Throughout my recent working career, I gained a “grumpy Paul” reputation. I flew off the handle, got exasperated. Got frustrated. At the time, I thought it was just being moody.
It wasn’t. It was depression.
On, off and on again with anti-depressants, six months off work through ill mental health and a doctor who was brilliant with me to get me back to work. I started to build my own strategies for dealing with those things that made me anxious and depressed.
For a while they worked.
Things change. I had dreams and goals for life that weren’t happening. Other people can also influence how you feel – no matter how much you try and avoid it.
I was back on that slope to self-pity and worthlessness and changes that I hadn’t foreseen put me further back than I was before.
One friend and a colleague I hadn’t worked with directly before both suggested something I had never been diagnosed with (and still haven’t medically) – Asperger’s, autism.
My knowledge of both are still limited. But, have read enough to see traits.
Putting a label on something makes you think differently. It almost becomes an acceptance of your “faults” and has allowed me to say, “Okay, it isn’t me, it’s the illness, now let’s get on with things.”
I still have bad days at work, but “grumpy Paul” is less frequent and more manageable. And more tolerated.
I’m not healed from my mental illness. May never be so. But, I can see what I have done to people in that time, hurt and discomfort, distancing myself to hide away under the duvet hoping no-one will find me in my dark place.
Some of those friendships are possibly beyond repair. The “unfriend” option on Facebook is a sinister tool when someone does it to you. But, if any of those who have done so are reading this, then I am sorry for whatever I did to you. I cannot change that. I can only change the present and the future.
So, why write this?
Simply, I wrote it for me. If it helps you too, then great. But, I wrote it because all I have done is thought about it for days and days and have tried to summarise maybe fifteen years of my life into something I can close and move on from.
Will I fall again? Probably but I will get back up quicker than I did last time. Check out a guy called Nick Vujicic if you want to learn about getting back up again!

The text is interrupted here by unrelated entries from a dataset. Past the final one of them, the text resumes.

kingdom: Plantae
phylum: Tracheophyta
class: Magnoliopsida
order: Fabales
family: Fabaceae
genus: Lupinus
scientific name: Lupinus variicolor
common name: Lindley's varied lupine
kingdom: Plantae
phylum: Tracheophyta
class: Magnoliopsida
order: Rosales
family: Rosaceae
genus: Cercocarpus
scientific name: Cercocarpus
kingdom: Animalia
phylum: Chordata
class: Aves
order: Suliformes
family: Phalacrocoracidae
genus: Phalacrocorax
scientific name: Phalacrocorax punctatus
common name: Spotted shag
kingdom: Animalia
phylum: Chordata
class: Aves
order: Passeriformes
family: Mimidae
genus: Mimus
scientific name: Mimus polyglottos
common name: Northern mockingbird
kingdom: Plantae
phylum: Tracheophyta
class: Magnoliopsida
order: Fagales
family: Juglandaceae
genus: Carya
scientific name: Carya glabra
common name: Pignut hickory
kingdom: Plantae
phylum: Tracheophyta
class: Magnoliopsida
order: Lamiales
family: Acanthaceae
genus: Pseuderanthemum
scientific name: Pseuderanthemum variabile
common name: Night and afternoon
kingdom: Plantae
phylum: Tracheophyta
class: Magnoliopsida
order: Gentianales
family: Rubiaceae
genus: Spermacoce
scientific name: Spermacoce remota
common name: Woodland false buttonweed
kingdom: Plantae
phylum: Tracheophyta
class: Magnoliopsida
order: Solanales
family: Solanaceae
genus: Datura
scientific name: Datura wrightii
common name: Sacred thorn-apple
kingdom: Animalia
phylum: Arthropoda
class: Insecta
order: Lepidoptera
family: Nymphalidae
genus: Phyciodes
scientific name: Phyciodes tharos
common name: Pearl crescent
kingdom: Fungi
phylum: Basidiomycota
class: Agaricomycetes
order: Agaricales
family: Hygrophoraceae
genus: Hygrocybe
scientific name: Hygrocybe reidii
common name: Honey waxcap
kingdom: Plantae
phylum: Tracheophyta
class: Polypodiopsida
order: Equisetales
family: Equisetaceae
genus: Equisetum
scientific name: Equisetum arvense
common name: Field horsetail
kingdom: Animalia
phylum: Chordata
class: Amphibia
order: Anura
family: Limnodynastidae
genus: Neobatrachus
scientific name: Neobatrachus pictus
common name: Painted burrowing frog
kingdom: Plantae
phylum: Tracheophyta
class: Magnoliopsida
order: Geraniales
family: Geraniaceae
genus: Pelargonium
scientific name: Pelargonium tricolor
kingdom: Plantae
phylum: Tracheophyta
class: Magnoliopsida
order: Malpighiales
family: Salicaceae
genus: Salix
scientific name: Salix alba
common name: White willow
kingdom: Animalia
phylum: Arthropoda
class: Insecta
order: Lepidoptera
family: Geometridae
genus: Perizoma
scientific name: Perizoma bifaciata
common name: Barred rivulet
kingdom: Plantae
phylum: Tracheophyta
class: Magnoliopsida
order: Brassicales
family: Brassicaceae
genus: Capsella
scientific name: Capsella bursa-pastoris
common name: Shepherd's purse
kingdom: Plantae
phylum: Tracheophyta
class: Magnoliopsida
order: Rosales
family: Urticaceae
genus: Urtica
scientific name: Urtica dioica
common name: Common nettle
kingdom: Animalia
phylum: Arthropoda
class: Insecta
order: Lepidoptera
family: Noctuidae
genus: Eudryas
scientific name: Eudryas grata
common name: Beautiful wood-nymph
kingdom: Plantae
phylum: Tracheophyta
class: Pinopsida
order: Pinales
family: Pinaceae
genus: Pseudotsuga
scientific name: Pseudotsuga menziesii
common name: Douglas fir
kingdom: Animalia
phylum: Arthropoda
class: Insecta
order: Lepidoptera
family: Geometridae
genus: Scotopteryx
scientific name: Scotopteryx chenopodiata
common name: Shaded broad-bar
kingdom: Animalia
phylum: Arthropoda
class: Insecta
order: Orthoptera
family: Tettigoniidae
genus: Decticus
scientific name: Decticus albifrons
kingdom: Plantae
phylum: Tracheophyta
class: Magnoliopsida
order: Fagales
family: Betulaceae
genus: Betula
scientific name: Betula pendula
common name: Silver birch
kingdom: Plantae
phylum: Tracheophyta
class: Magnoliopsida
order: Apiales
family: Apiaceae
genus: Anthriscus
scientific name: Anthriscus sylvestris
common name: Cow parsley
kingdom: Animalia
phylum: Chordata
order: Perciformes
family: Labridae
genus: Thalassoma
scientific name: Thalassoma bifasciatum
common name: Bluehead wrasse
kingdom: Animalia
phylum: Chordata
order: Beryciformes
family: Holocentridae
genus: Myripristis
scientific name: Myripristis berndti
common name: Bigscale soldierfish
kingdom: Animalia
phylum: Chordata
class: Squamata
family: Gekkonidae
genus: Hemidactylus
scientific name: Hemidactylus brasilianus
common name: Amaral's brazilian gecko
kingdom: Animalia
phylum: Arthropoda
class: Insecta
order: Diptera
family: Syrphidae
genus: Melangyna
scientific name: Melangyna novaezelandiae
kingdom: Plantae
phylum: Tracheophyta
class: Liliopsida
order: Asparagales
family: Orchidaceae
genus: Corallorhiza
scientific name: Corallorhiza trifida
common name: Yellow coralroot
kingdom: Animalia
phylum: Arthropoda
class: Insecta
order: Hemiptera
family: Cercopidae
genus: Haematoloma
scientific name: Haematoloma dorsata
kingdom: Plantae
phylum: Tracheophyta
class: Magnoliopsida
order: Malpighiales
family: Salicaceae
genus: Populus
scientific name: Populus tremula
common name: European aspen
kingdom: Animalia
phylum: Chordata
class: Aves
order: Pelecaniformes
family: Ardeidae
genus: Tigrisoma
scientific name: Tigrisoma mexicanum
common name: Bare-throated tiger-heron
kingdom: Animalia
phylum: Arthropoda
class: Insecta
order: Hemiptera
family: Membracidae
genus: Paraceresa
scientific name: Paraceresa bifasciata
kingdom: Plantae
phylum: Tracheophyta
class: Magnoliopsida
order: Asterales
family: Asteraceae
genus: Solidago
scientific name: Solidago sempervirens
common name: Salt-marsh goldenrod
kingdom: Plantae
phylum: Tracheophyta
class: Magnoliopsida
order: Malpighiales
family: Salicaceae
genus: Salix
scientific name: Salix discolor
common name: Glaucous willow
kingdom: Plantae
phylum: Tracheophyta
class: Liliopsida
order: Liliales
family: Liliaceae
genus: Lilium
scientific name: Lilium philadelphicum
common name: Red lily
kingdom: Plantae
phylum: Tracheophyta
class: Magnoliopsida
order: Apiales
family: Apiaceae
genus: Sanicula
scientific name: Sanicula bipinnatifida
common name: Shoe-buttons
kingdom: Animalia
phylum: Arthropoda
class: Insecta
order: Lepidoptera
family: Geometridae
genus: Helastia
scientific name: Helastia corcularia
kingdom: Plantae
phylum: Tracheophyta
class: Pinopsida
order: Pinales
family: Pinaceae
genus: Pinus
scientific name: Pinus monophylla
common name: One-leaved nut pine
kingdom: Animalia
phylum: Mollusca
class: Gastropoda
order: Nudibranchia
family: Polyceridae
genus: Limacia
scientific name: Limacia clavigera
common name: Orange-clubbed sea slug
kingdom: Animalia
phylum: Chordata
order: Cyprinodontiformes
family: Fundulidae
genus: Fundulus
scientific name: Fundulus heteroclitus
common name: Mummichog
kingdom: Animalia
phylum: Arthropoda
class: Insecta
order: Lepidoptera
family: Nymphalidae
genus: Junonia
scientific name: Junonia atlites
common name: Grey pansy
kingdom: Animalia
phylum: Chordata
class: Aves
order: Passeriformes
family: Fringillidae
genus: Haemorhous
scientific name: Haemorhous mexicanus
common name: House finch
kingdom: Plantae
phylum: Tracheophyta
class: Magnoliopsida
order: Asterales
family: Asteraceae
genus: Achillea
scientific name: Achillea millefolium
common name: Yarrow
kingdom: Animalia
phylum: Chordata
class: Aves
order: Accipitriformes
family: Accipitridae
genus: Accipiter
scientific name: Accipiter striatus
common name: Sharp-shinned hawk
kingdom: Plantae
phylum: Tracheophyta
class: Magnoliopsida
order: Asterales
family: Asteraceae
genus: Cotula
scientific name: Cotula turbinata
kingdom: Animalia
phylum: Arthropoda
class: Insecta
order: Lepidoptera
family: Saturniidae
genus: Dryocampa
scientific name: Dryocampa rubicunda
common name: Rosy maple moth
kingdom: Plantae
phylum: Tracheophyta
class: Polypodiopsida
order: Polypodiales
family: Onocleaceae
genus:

Other people have problems, some are worse than yours, some are less so. But, your problems are yours and they are very real, very personal and no matter how worse someone else’s might be, you cannot see that.
That’s okay to think that. But, I have tried to use that as a strategy to pick myself up. A recent flooded ceiling at my home. Yes, it wasn’t nice. Yes, there was a danger of further damage structurally and to the electrics etc. I found the positive in it though. I did still have a roof over my head, food in my stomach, somewhere to go to if the damage became too great that I couldn’t safely stay there.
I still have dreams that probably won’t be fulfilled.
I still have aspirations that probably will never happen.
But that’s okay. Maybe those doors closing were for a reason. I may not see it now and it does make me feel numb and disheartened, even as I write this, to say that they may never will. Yet, whether it’s God’s plan (for those who believe) or one of those things that just isn’t meant to happen to me, I will continue to try to believe that there’s a reason I am the way I am. A reason why I am on this path; that the road I am on is better than the one I could have followed instead.
If you got to the end of this, thank you for reading."